The Shakespeare Conference: SHK 11.0025  Wednesday, 5 January 2000.

From:           Alice Jane Cooley <This email address is being protected from spambots. You need JavaScript enabled to view it.>
Date:           Tuesday, 4 Jan 2000 15:27:34 -0500
Subject:        Re: Henry V (and Branagh)

Clifford Stetner writes:

>It may be that money was not so ignoble a motive in the age of incipient
>social mobility.  It was, after all, the only alternative to birth as a
>measure of social status, and as such could be taken as a God given sign
>of true noblesse, one of the overriding principles of secular humanism
>to be opposed to the principle of primogeniture, increasingly seen
>throughout the Renaissance as a source of decay.

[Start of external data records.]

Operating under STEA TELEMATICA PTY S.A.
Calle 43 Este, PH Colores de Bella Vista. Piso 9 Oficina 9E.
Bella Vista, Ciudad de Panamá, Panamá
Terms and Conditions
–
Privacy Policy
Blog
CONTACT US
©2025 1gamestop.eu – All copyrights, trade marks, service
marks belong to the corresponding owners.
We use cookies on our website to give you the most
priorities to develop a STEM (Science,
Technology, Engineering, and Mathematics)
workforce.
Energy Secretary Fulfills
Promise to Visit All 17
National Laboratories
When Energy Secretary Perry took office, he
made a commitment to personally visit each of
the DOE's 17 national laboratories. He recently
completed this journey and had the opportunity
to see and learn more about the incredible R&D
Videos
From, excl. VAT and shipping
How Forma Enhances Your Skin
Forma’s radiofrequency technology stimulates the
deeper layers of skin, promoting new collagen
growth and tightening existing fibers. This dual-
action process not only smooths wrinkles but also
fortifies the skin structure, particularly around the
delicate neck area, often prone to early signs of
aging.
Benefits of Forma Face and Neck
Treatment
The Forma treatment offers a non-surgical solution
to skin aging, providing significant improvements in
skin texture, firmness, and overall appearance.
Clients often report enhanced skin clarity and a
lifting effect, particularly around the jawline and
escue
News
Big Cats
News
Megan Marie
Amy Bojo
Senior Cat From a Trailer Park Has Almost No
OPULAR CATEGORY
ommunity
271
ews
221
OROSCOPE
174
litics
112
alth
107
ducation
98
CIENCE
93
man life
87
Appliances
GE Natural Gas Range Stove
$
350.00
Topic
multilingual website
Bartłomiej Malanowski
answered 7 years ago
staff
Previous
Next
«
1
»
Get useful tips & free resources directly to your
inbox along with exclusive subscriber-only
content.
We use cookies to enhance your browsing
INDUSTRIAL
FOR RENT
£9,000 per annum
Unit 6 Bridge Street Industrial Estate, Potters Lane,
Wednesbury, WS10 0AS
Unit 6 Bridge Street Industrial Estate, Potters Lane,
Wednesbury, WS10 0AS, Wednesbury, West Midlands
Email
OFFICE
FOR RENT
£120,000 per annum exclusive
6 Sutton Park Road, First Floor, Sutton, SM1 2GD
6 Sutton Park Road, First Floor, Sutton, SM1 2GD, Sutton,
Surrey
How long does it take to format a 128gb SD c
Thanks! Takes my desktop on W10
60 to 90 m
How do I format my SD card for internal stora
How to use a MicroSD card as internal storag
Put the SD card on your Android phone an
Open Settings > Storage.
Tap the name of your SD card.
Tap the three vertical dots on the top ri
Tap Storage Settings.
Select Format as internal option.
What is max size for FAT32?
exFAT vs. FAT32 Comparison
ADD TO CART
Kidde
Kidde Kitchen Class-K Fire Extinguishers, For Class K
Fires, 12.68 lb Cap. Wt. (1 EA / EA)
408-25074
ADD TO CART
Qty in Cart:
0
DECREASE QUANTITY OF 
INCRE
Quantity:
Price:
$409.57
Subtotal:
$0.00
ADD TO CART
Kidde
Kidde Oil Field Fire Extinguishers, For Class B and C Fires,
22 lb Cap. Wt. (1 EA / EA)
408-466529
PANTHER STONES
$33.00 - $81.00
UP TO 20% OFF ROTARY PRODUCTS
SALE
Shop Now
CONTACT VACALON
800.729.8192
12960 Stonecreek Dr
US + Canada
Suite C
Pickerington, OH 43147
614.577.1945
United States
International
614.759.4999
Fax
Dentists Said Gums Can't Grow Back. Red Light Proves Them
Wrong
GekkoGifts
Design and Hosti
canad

Perhaps I'm entering this discussion on too elementary a level. However,
the term "primogeniture" refers to the system of inheritance which
allowed only the eldest son to inherit, and as such, what it is "to be
opposed to" is the other system, which involves dividing up the land
between various sons-isn't it?

I am surprised by the suggestion that money could be seen as a sign of
"true noblesse". I don't think I've come across that before. The example
from Fulgens and Lucrece seems to miss the point: Gaius Flaminius may
possess true nobility, but he is represented as poor as well as
low-born. I don't find it hard to accept that in the climate of this era
characters would be depicted as noble in spite of being poor, or even
noble in spite of being rich (Radix malorum est Cupiditas, after all)
but noble on account of being rich? I'm not convinced.